Pictures aside, print all of the data below exactly as written.
INFORMATION GIVEN START
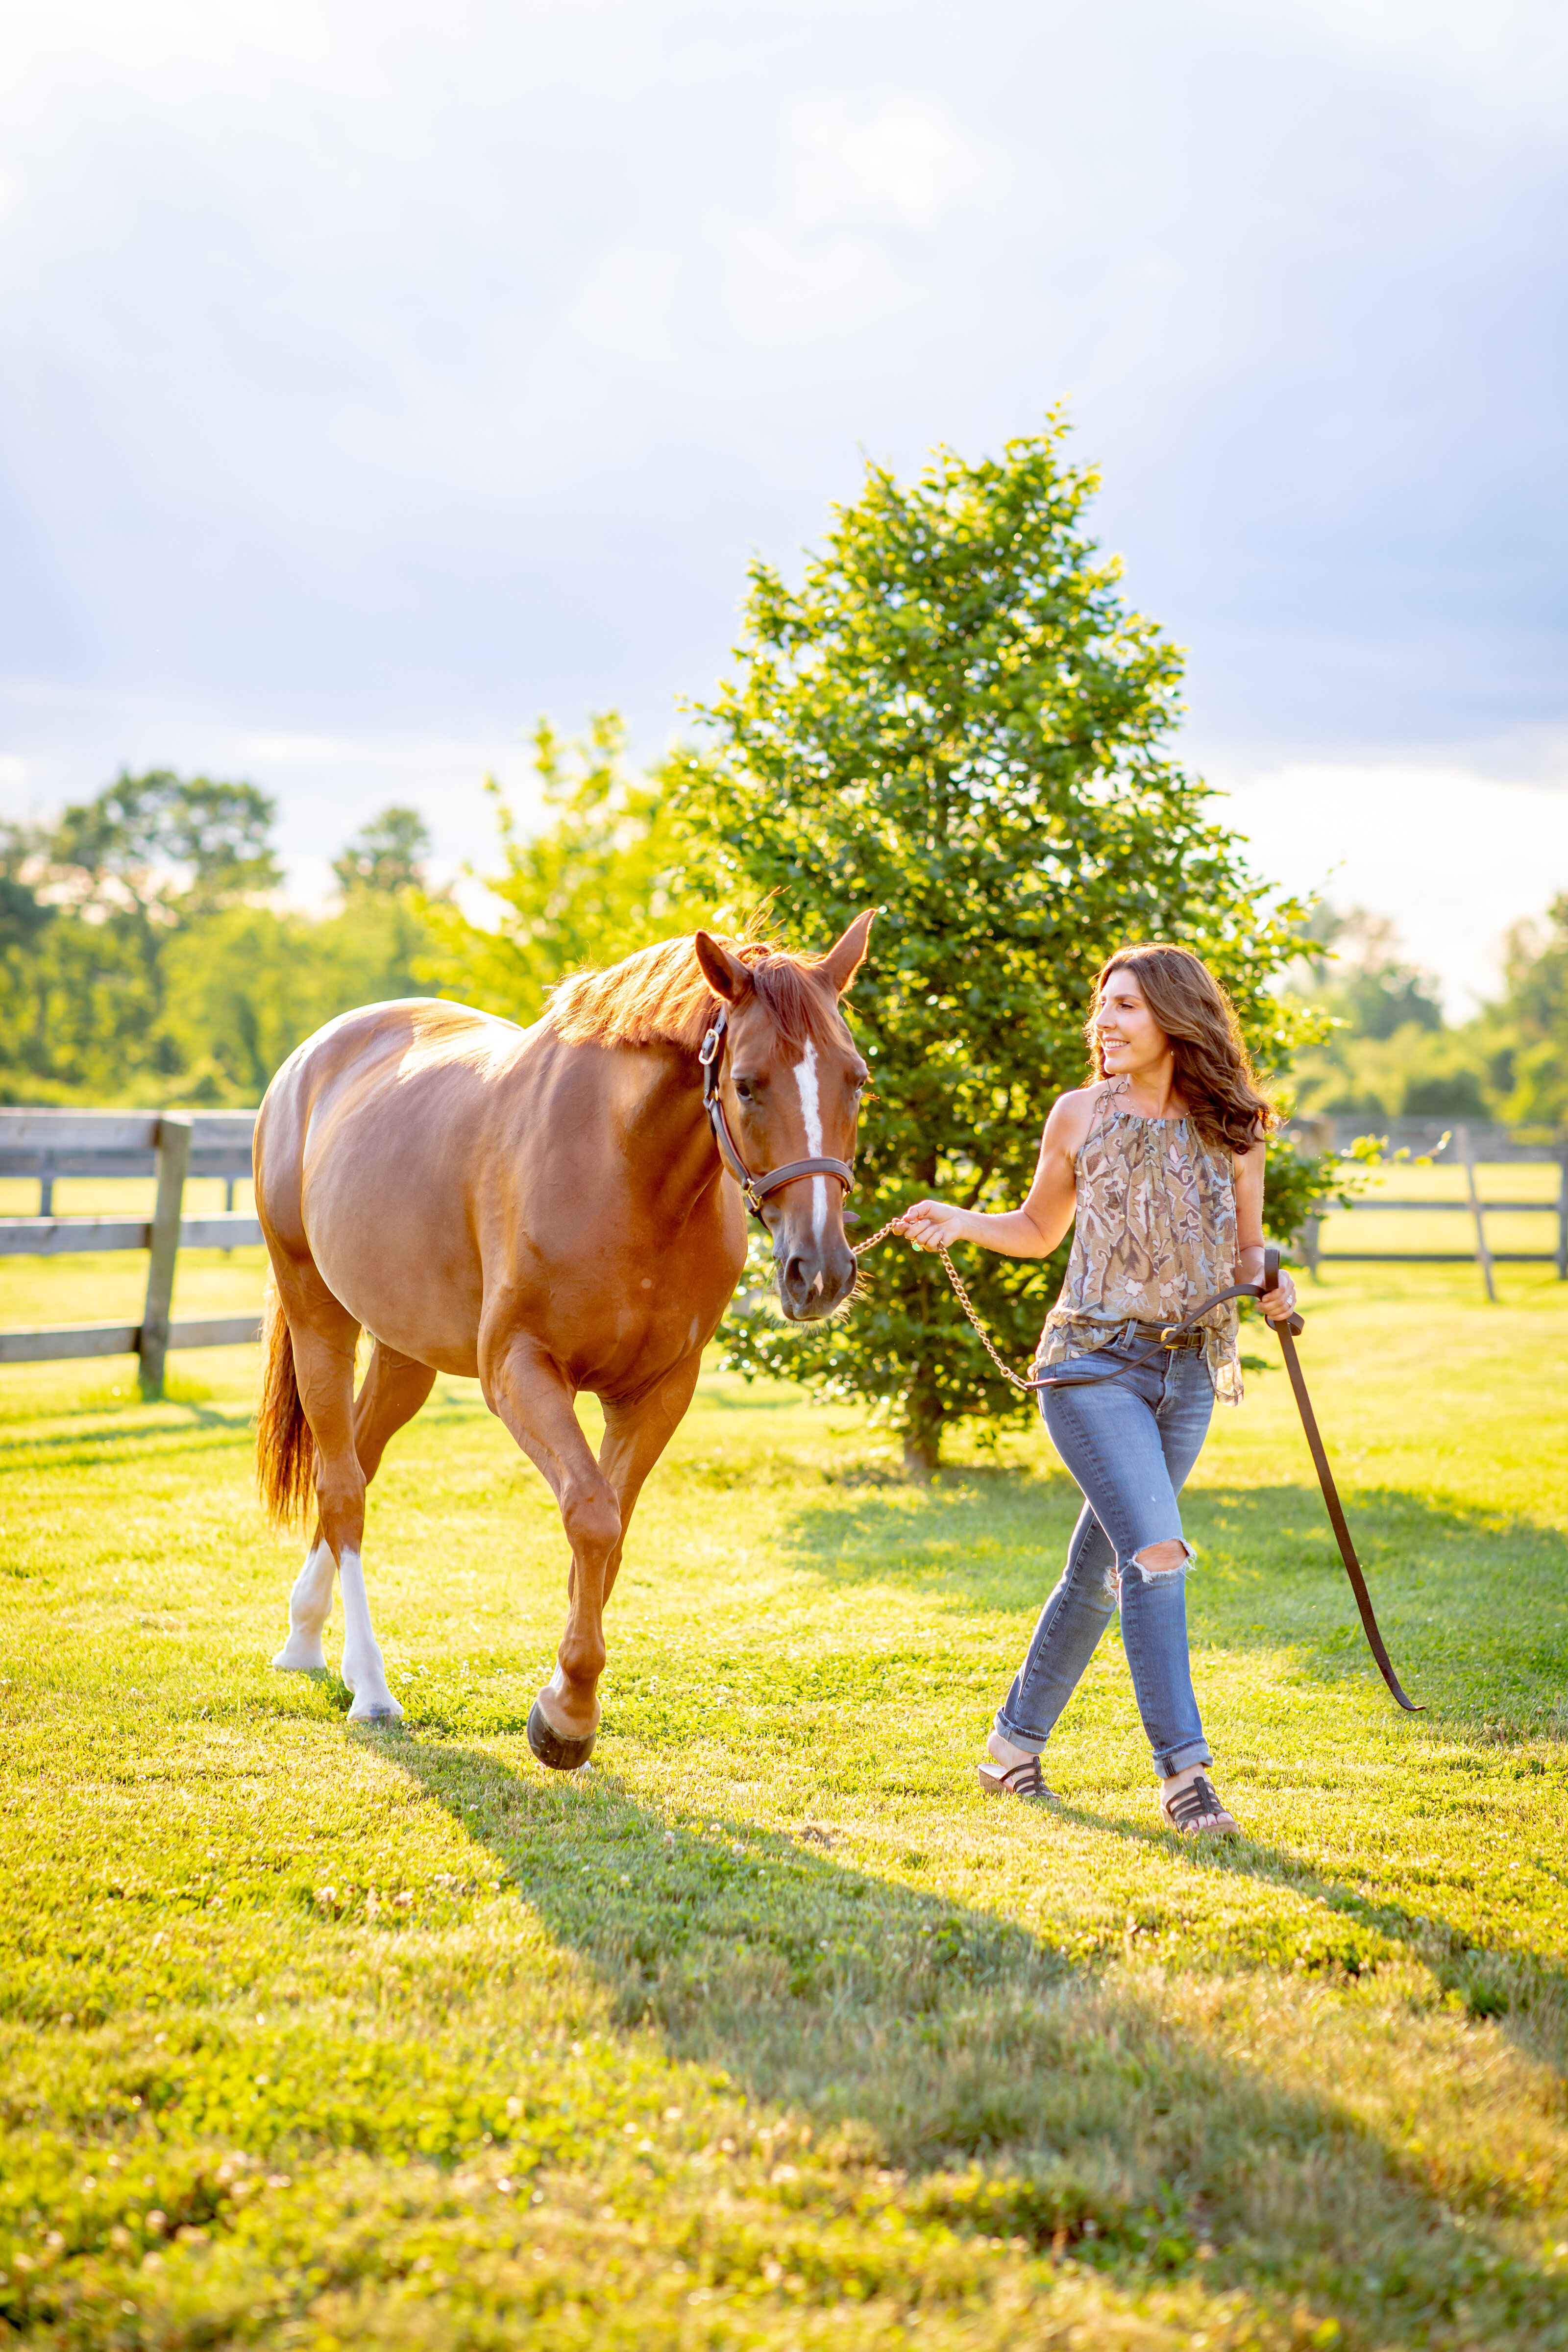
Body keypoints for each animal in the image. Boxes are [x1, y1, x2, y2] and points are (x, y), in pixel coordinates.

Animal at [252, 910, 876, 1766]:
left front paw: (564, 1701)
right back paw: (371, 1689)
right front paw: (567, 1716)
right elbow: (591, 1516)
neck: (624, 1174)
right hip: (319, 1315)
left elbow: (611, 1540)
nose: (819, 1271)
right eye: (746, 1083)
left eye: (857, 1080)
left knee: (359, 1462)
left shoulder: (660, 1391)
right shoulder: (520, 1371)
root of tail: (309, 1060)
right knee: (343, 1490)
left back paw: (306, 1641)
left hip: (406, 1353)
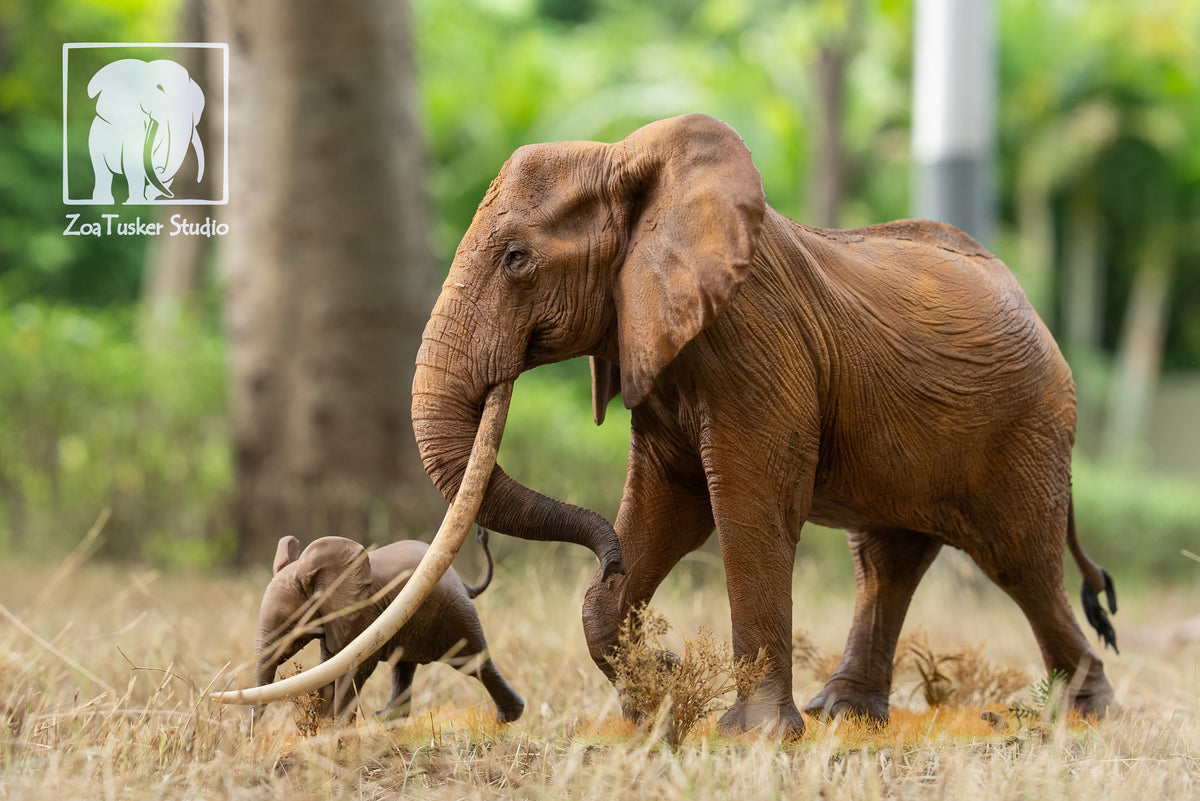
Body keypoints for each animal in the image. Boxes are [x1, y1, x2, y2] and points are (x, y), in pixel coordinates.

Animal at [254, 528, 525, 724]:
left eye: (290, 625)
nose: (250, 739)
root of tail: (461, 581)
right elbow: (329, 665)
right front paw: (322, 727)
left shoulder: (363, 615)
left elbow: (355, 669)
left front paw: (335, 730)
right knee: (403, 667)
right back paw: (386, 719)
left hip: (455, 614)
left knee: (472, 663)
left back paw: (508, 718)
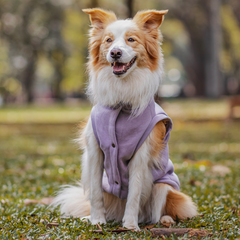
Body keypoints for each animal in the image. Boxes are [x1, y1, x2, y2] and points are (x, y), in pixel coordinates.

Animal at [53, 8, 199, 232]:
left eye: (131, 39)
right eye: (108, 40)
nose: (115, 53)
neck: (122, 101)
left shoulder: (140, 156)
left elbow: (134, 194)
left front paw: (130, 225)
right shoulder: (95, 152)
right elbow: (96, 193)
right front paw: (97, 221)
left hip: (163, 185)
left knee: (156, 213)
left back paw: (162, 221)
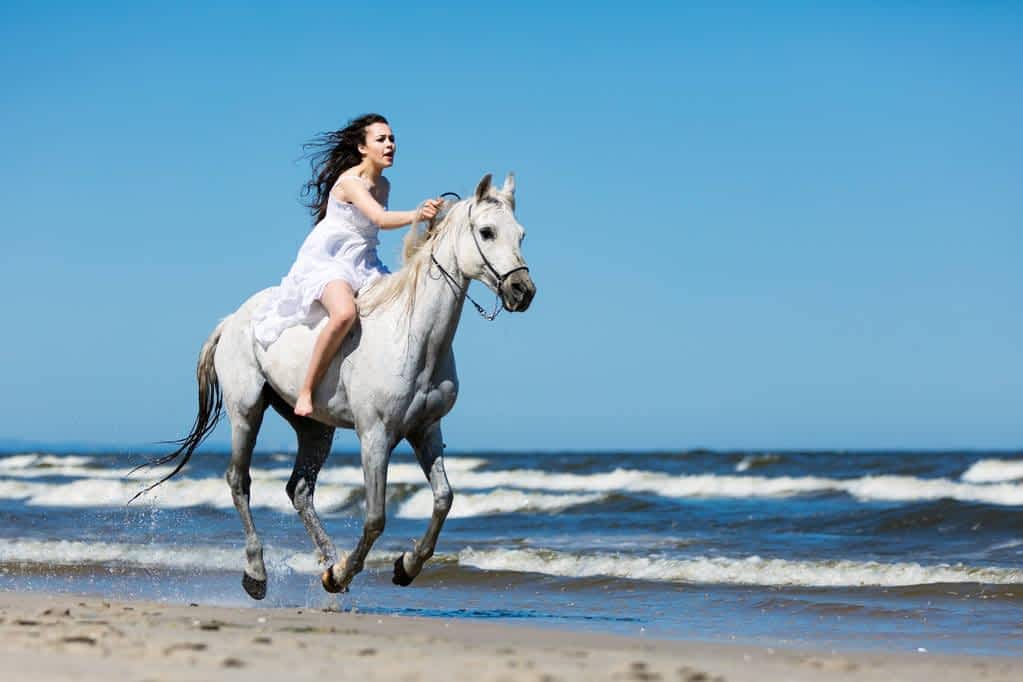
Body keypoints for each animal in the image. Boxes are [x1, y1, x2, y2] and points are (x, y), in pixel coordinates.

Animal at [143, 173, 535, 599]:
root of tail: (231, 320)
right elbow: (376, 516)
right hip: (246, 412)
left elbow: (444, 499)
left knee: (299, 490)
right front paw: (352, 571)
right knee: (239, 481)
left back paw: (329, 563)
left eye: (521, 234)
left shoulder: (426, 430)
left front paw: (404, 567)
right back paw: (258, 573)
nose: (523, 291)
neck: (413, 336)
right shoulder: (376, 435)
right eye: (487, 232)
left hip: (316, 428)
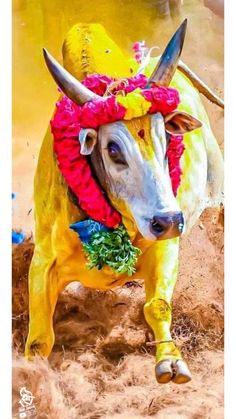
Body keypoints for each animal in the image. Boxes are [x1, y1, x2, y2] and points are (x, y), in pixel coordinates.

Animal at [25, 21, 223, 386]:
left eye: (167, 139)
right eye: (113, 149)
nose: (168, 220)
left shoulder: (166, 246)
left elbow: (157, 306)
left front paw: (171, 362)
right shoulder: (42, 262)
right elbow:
INFORMATION GIVEN END
> _RESPONSE AREA_
Body keypoints for each animal in the image. Boxes are [x1, y1, x2, y2] and points are (x, y), in pixel coordinates.

Animal at [252, 910, 876, 1766]:
left front paw: (564, 1701)
right back paw: (371, 1689)
right front paw: (567, 1716)
right elbow: (591, 1516)
neck: (624, 1174)
right hip: (319, 1315)
left elbow: (611, 1540)
nose: (819, 1271)
right eye: (746, 1083)
left eye: (857, 1080)
left knee: (359, 1462)
left shoulder: (660, 1391)
right shoulder: (520, 1371)
root of tail: (309, 1060)
right knee: (343, 1490)
left back paw: (306, 1641)
left hip: (406, 1353)
Body keypoints for each animal in the image. Boxes are [x1, y1, x2, y2] and points are (x, y), in pixel coordinates.

Animal at [254, 528, 525, 724]:
left eye: (290, 625)
nose: (250, 739)
root of tail: (461, 581)
right elbow: (329, 665)
right front paw: (322, 727)
left shoulder: (363, 615)
left elbow: (355, 669)
left front paw: (335, 730)
right knee: (403, 667)
right back paw: (386, 719)
left hip: (455, 614)
left knee: (472, 663)
left back paw: (508, 718)
Body keypoints for each animal in the image. Boxes are [x1, y1, x2, y2] and points are (x, y), in pixel coordinates.

Animal at [53, 8, 199, 232]:
left eye: (131, 39)
right eye: (108, 40)
nose: (115, 53)
neck: (122, 101)
left shoulder: (140, 156)
left elbow: (134, 194)
left front paw: (130, 225)
right shoulder: (95, 152)
right elbow: (96, 193)
right front paw: (97, 221)
left hip: (163, 185)
left knee: (156, 213)
left back paw: (162, 221)
Body keypoints for each animal in the image. Boxes are [x1, y1, x2, y2] and points are (x, y), in pixel coordinates.

Animal at [143, 173, 535, 599]:
root of tail: (231, 320)
right elbow: (376, 516)
right hip: (246, 412)
left elbow: (444, 499)
left knee: (299, 490)
right front paw: (352, 571)
right knee: (239, 481)
left back paw: (329, 563)
left eye: (521, 234)
left shoulder: (426, 430)
left front paw: (404, 567)
right back paw: (258, 573)
nose: (523, 291)
neck: (413, 336)
right shoulder: (376, 435)
right eye: (487, 232)
left hip: (316, 428)
Body keypoints for each animal in the image. Boxes are [x1, y1, x2, y2] and points are (x, y), in pixel coordinates.

Animal at [25, 21, 223, 386]:
left eye: (167, 139)
right eye: (113, 149)
nose: (168, 220)
left shoulder: (166, 246)
left elbow: (157, 306)
left front paw: (171, 362)
right shoulder: (42, 262)
right elbow:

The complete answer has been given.